======== TEXT FOR ANALYSIS ========
The ECB looks all set to move ahead with its sixth successive rate cut at today’s meeting, with an expected reduction of 25 basis points (bps). With inflation moderating lower and the sluggish Euro Area economy projected to face further headwinds due to the ongoing global trade policy uncertainties, this central bank will hope that another reduction in the three key ECB interest rates will aid in reviving the economy. The Euro briefly surged past 1.1400 overnight before sliding toward 1.1350 at the beginning of Thursday’s Asia session.
Central Bank Notes:
Next 24 Hours Bias
Weak Bearish
The Swiss Franc (CHF)
Key news events today
No major news events.
What can we expect from CHF today?
Demand for safe-haven assets such as the Swiss franc picked up on Wednesday as USD/CHF fell 1.4%. This currency pair hit an overnight low of 0.8115 before climbing above 0.8150 as Asian markets came online.
Central Bank Notes:
Next 24 Hours Bias
Weak Bullish
The Pound (GBP)
Key news events today
No major news events.
What can we expect from GBP today?
Consumer inflation in the U.K. eased for the second consecutive month as seen in Wednesday’s report. Headline CPI fell from an annual rate of 2.8% in the previous month to 2.6%, below market forecasts of 2.7%, while the core reading edged lower from 3.5% to 3.4% in March. The largest downward contributions came from categories such as recreation and culture, data processing equipment, and transport. Despite inflation cooling once more, the pound continued to see strong bids as Cable
came within a whisker of breaking above 1.3300 on Wednesday. However, this currency pair pulled back overnight before tumbling toward 1.3200 at the beginning of Thursday’s Asia session.
Central Bank Notes:
Next 24 Hours Bias
Weak Bearish
The Canadian Dollar (CAD)
Key news events today
No major news events.
What can we expect from CAD today?
As widely anticipated, the Bank of Canada (BoC) maintained its overnight rate at 2.75% on Wednesday to mark the first pause in eight meetings, where a total of 225 basis points (bps) had been cut since last June. The Governing Council noted that the unpredictability on the magnitude of tariffs placed significant downside risks on growth and lifted inflation expectations, warranting caution regarding the continuation of further monetary easing. The higher uncertainty stemmed from an unclear tariff path by the U.S., prompting the council to present two economic scenarios in its latest Monetary Policy Report. Firstly, should the U.S. limit the scope of its tariffs on Canada, economic growth is expected to weaken temporarily while inflation should hold near the target of 2%. And in the second scenario, should the U.S. proceed with an all-out trade war against Canada and China, the council anticipates a recession this year with inflation rising to 3%. Following the hold on its overnight rate, the Loonie strengthened 0.8% as USD/CAD fell sharply toward 1.3850.
Central Bank Notes:
Next 24 Hours Bias
Weak Bullish
Oil
Key news events today
No major news events.
What can we expect from Oil today?
Crude oil prices rose on Wednesday on the prospect of tighter supply after the White House imposed further sanctions to curb Iranian oil trade while some OPEC producers pledged further output cuts to compensate for pumping above agreed quotas. Combined with the third consecutive week of higher build as reported by the EIA inventories, WTI oil gained 1.9% as it came within a whisker of $63 per barrel overnight. However, this benchmark briefly dipped under the $62 mark in early trading on Thursday before edging higher to float around $62.20.
======== DATA UNDER STUDY ========
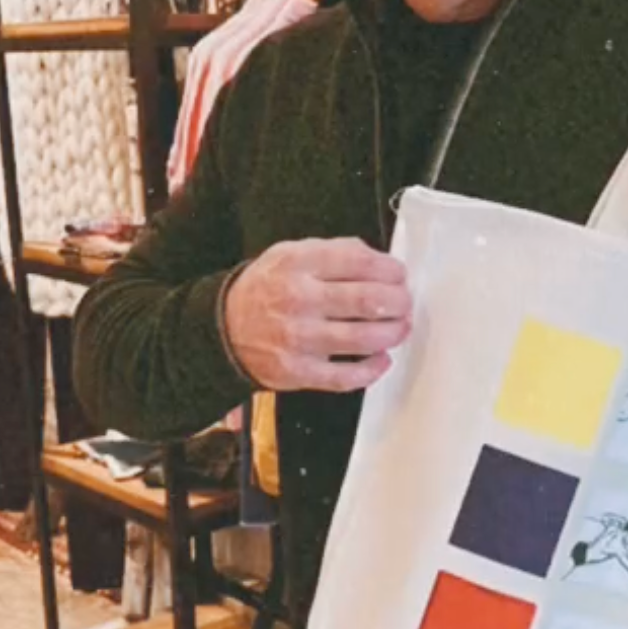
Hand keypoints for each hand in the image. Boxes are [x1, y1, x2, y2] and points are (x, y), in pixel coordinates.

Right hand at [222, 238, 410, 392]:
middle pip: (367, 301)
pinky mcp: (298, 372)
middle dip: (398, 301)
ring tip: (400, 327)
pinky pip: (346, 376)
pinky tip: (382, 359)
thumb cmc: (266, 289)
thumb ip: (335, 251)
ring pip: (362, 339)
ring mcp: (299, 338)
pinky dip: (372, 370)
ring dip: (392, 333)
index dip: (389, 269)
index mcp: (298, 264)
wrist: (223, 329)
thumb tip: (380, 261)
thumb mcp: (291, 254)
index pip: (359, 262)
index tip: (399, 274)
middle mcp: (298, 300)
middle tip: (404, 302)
========
INSTRUCTIONS:
A. According to the currency market commentary, at what rate did the Bank of Canada hold its overnight rate on Wednesday?
B. Return everything in the currency market commentary from "Consumer inflation in" down to "from CAD today?", word for word.
The listing has nothing to do with the currency market commentary.

LIST OF ANSWERS:
A. 2.75%

B.
Consumer inflation in the U.K. eased for the second consecutive month as seen in Wednesday’s report. Headline CPI fell from an annual rate of 2.8% in the previous month to 2.6%, below market forecasts of 2.7%, while the core reading edged lower from 3.5% to 3.4% in March. The largest downward contributions came from categories such as recreation and culture, data processing equipment, and transport. Despite inflation cooling once more, the pound continued to see strong bids as Cable
came within a whisker of breaking above 1.3300 on Wednesday. However, this currency pair pulled back overnight before tumbling toward 1.3200 at the beginning of Thursday’s Asia session.
Central Bank Notes:
Next 24 Hours Bias
Weak Bearish
The Canadian Dollar (CAD)
Key news events today
No major news events.
What can we expect from CAD today?